Instruction — Reproduce the text lines of every entry below, and leave out the pictures.

** Start **

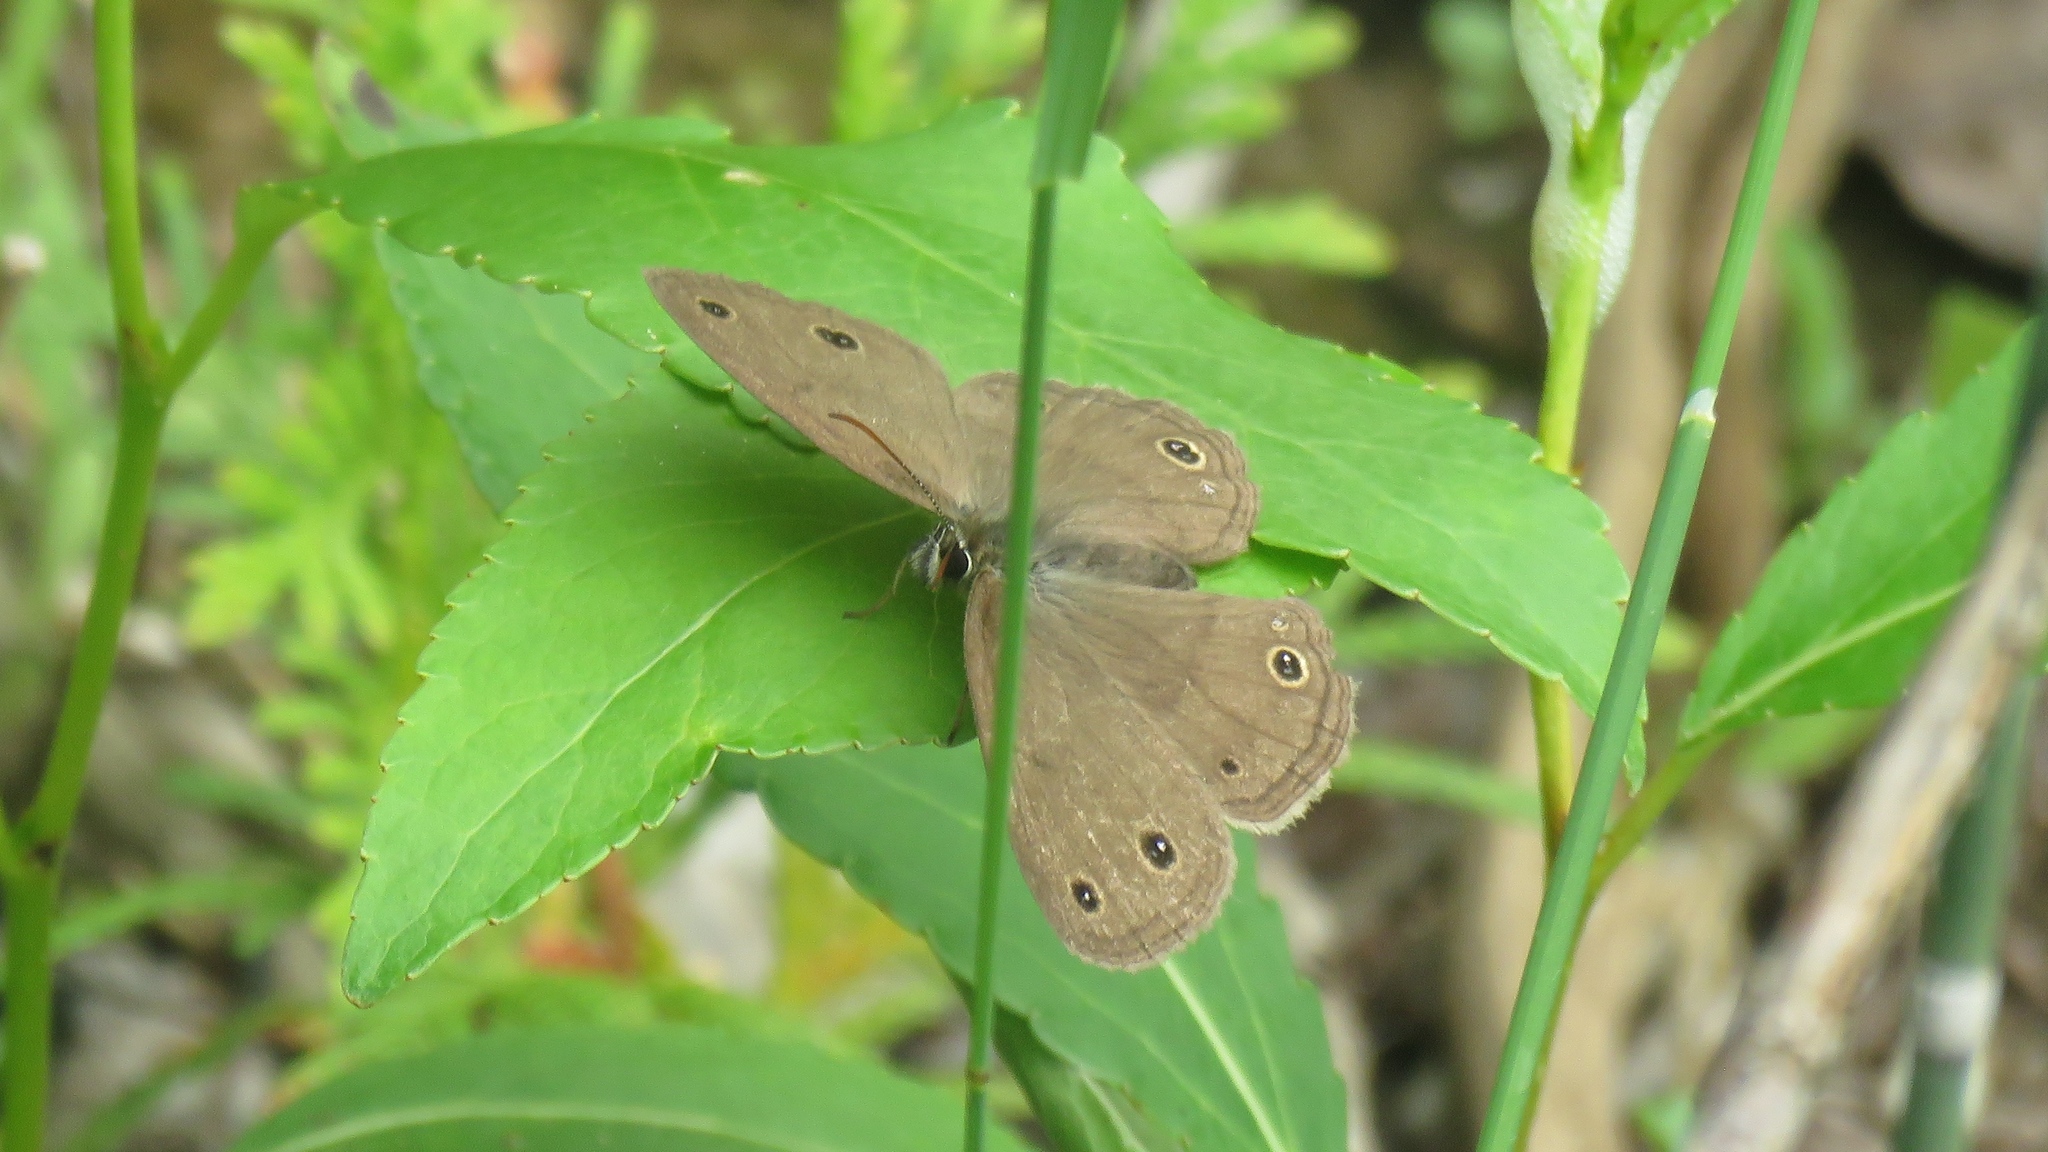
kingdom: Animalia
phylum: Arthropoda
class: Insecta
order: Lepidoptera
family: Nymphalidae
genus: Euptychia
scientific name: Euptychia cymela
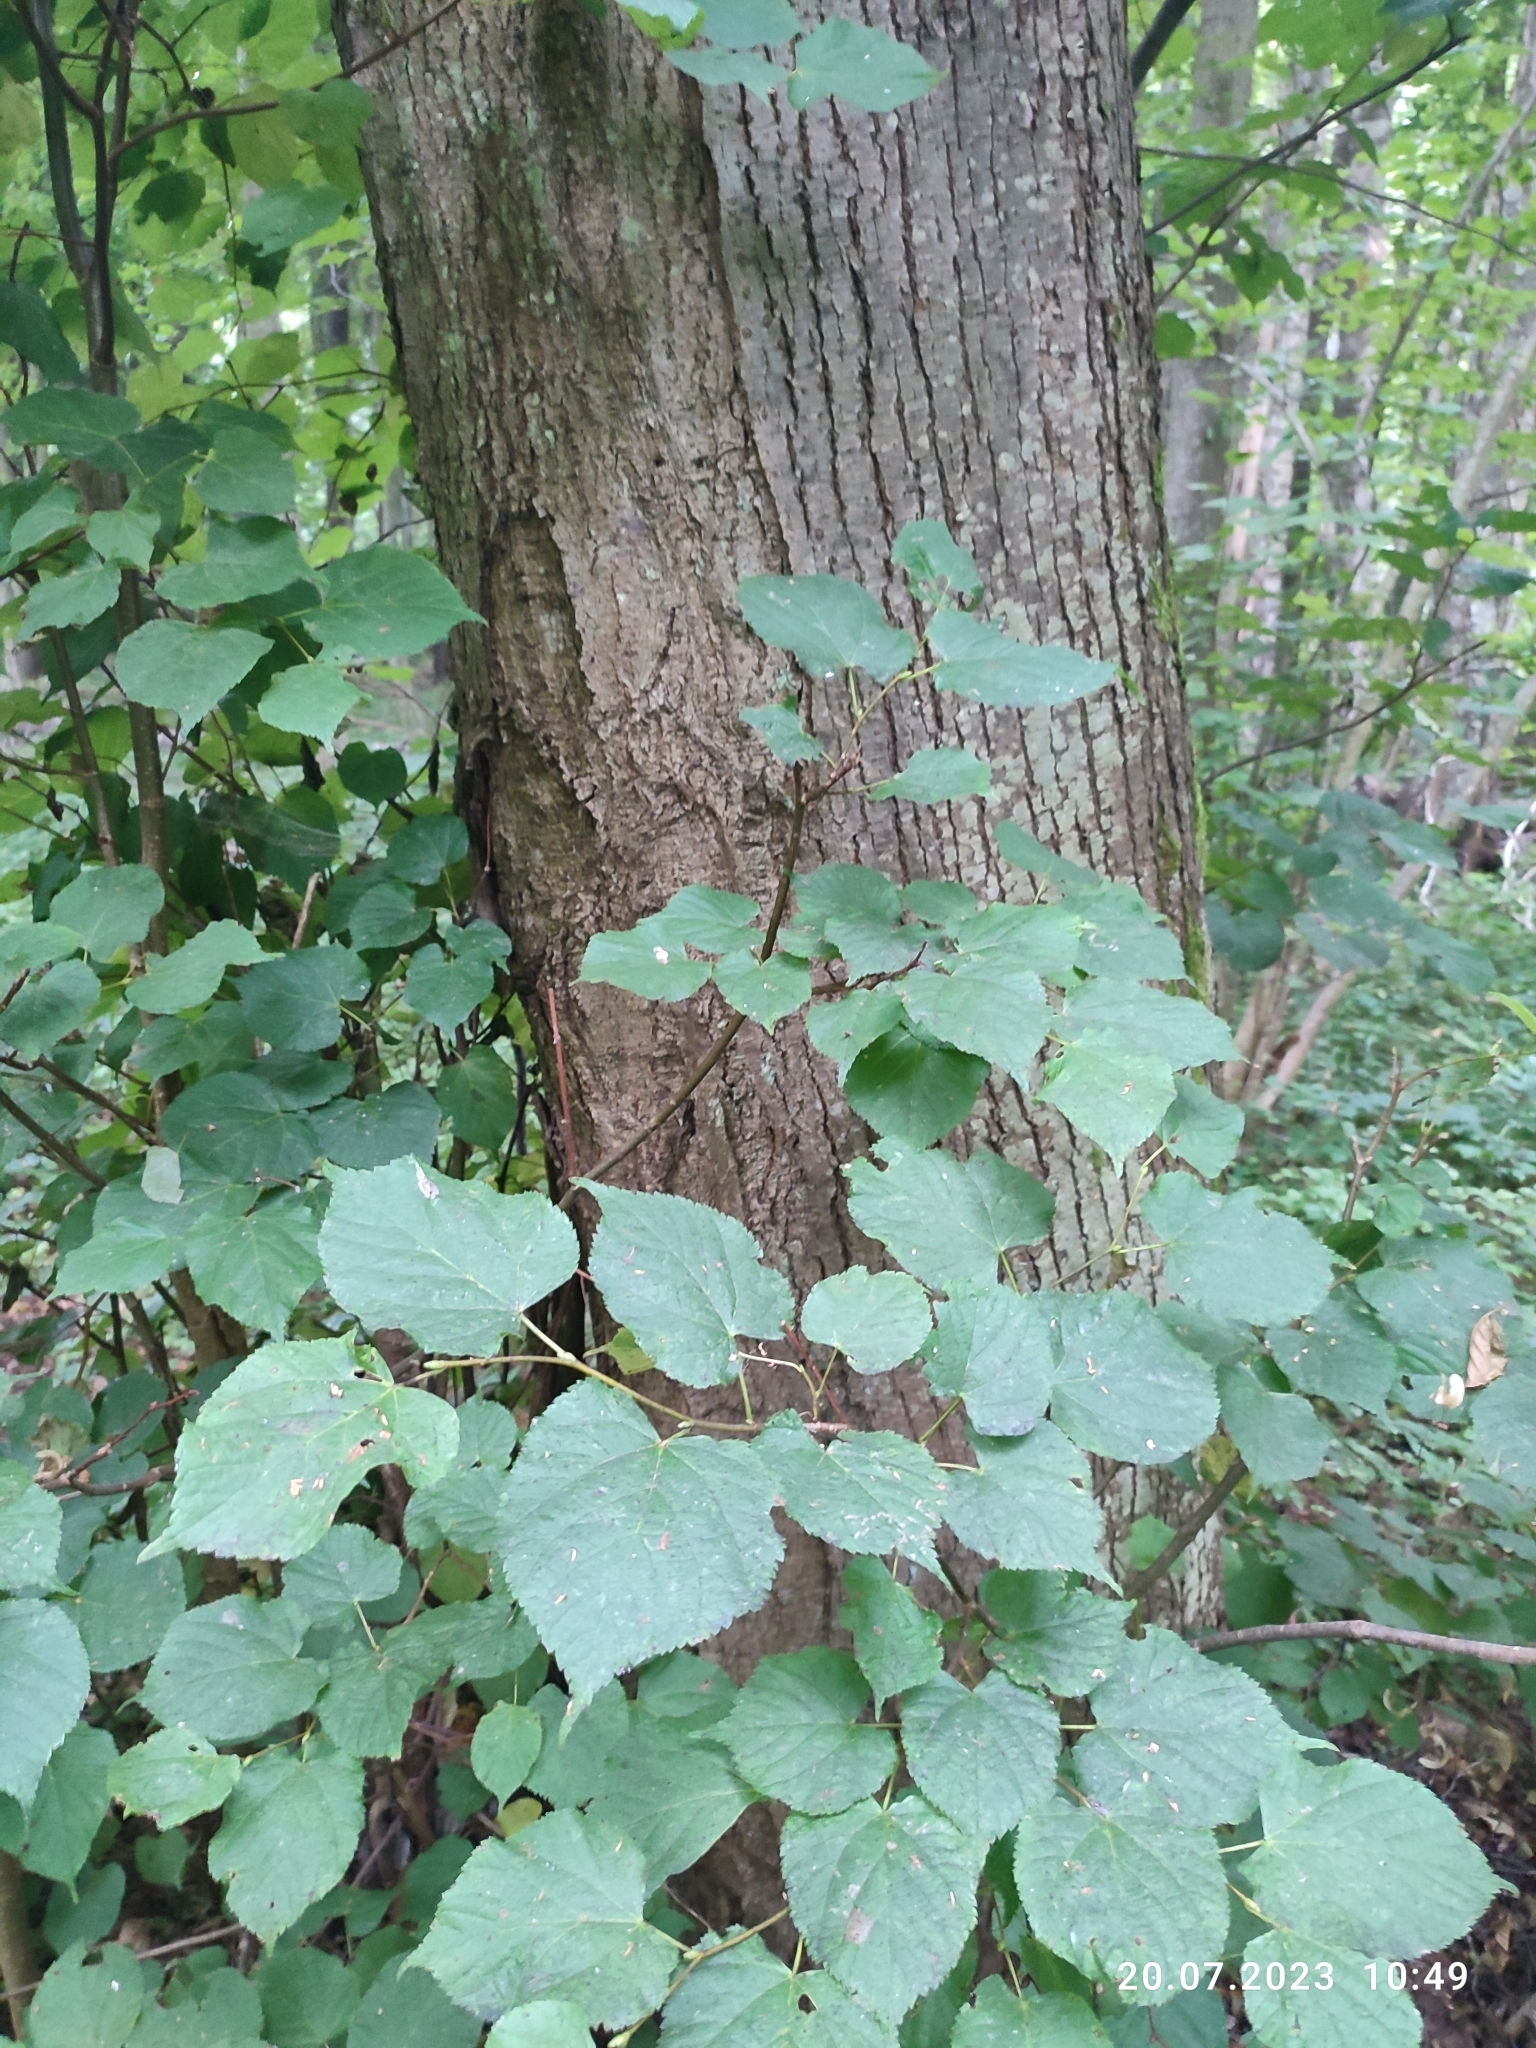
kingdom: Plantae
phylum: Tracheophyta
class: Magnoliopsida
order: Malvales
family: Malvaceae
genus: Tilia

** End **

Result of this exercise —
kingdom: Animalia
phylum: Arthropoda
class: Insecta
order: Lepidoptera
family: Nymphalidae
genus: Euptychia
scientific name: Euptychia cymela
kingdom: Plantae
phylum: Tracheophyta
class: Magnoliopsida
order: Malvales
family: Malvaceae
genus: Tilia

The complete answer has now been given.